Interesting data from the Investment Company Institute gives us a sense of where America's retail investors are expecting the stock market to head. The weekly cash flow data are estimates that covers 95 percent of the investment industry totals and the monthly flow data are actual cash flow numbers reported by the mutual fund industry.
Here is a graph showing the monthly net new cash flow for all equity funds (both domestic and world equities) since January 2007 before the Great Recession really took hold and gave equity investors a good shake:
It's quite easy to see how retail equity investors viewed the markets over the time period between 2007 and the end of 2013. You can see massive net withdrawals during mid-2008 with net withdrawals of $70 billion in October 2009 and $50 billion in September 2008 as it looked like the market would never stop dropping. There were also substantial withdrawals from June to December 2011 as the Eurozone crisis wound up and it looked like Spain, Italy, Greece and other debt transgressors could default and that the crisis could impact North America's economy.
What I do find interesting is the net increase in cash flow into equity funds over the past year. Between January 2013 and December 2013, investors pumped $160.9 billion more into equity funds than they withdrew and invested a further $28.9 billion over the four weeks between the beginning of January and mid-February 2014 for a net total increase of nearly $190 billion. This is by far the longest period of net positive cash flow into mutual funds since the beginning of 2007.
All of this makes me wonder if the "late converts" to the apparent strength of the stock market aren't tossing in their hard-earned cash trying to play catchup.

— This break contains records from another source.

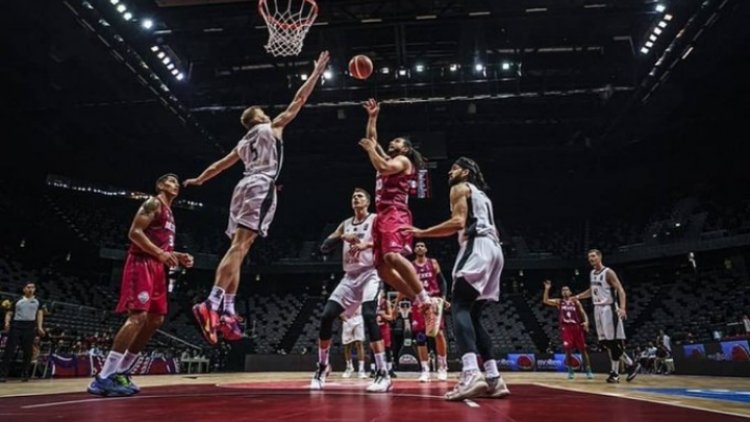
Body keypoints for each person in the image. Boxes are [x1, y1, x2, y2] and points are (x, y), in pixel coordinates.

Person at [185, 51, 331, 345]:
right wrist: (316, 73)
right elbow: (299, 101)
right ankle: (211, 303)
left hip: (241, 187)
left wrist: (199, 179)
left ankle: (227, 309)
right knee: (240, 246)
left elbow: (220, 165)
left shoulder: (242, 142)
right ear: (259, 118)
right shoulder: (271, 127)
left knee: (239, 248)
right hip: (261, 185)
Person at [404, 157, 509, 401]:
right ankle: (494, 378)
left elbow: (458, 222)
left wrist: (423, 232)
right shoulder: (482, 195)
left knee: (460, 306)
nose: (449, 172)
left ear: (465, 171)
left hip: (476, 247)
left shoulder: (459, 188)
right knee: (473, 315)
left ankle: (471, 373)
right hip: (495, 251)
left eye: (453, 168)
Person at [88, 174, 194, 397]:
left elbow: (159, 245)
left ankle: (122, 371)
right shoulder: (153, 203)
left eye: (176, 182)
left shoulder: (170, 213)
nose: (174, 184)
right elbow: (134, 233)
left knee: (156, 319)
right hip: (141, 263)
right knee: (138, 317)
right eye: (169, 181)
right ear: (159, 185)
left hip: (157, 266)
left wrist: (177, 255)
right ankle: (103, 377)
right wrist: (159, 253)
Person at [358, 98, 441, 339]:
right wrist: (372, 117)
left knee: (392, 256)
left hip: (395, 212)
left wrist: (371, 150)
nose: (390, 142)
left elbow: (382, 165)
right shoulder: (389, 159)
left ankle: (426, 299)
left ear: (404, 149)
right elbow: (372, 141)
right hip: (382, 216)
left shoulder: (402, 161)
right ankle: (422, 302)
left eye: (396, 141)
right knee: (383, 270)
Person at [311, 188, 391, 393]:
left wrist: (366, 245)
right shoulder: (345, 224)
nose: (355, 198)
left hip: (369, 274)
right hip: (350, 277)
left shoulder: (375, 219)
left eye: (360, 196)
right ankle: (322, 366)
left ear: (368, 202)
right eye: (353, 196)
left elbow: (386, 243)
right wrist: (340, 237)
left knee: (369, 315)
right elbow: (324, 247)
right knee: (327, 316)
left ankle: (383, 372)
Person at [575, 249, 639, 383]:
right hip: (597, 308)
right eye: (589, 257)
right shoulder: (592, 273)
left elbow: (621, 290)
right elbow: (592, 291)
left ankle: (615, 373)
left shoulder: (608, 272)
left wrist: (622, 308)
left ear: (599, 257)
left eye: (593, 256)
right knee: (604, 342)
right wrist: (578, 296)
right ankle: (631, 365)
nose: (590, 259)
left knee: (613, 341)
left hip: (609, 308)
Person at [409, 242, 449, 382]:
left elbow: (443, 282)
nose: (419, 247)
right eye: (417, 246)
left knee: (438, 333)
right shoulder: (411, 266)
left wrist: (443, 298)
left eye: (422, 246)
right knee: (420, 337)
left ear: (426, 249)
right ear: (414, 250)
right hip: (419, 303)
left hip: (433, 301)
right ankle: (425, 370)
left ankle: (442, 367)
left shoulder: (433, 262)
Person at [542, 280, 594, 380]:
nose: (565, 291)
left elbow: (583, 313)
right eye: (563, 290)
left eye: (567, 290)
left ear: (570, 292)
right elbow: (545, 300)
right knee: (568, 350)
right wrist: (547, 289)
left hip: (577, 327)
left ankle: (588, 370)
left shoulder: (575, 301)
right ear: (562, 293)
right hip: (566, 328)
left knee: (583, 350)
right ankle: (570, 370)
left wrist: (586, 322)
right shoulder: (559, 302)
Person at [0, 282, 45, 382]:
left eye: (33, 288)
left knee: (28, 352)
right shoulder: (17, 300)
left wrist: (40, 327)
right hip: (16, 326)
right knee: (9, 351)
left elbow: (40, 314)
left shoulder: (38, 301)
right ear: (24, 289)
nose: (31, 289)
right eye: (28, 287)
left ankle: (25, 374)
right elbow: (9, 313)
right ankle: (3, 374)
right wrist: (7, 322)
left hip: (29, 327)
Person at [340, 305, 367, 379]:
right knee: (347, 345)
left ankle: (361, 370)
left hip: (358, 318)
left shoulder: (361, 294)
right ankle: (349, 367)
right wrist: (341, 315)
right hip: (347, 318)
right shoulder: (344, 294)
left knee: (359, 343)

As shown on this chart, going back to 1932, the median bull market has lasted 60 months or five years with a range of between 14 months and 148 months:
The most recent bull market which began on March 9, 2009 according to Forbes, is just about to celebrate its fifth anniversary. One has to wonder if all of the last-minute converts aren't now dumping billions of dollars into what could be a losing proposition, yet again, proving P.T. Barnum correct. For those of us that are contrarians, the evidence is already in thanks to ICI's mutual fund flow data.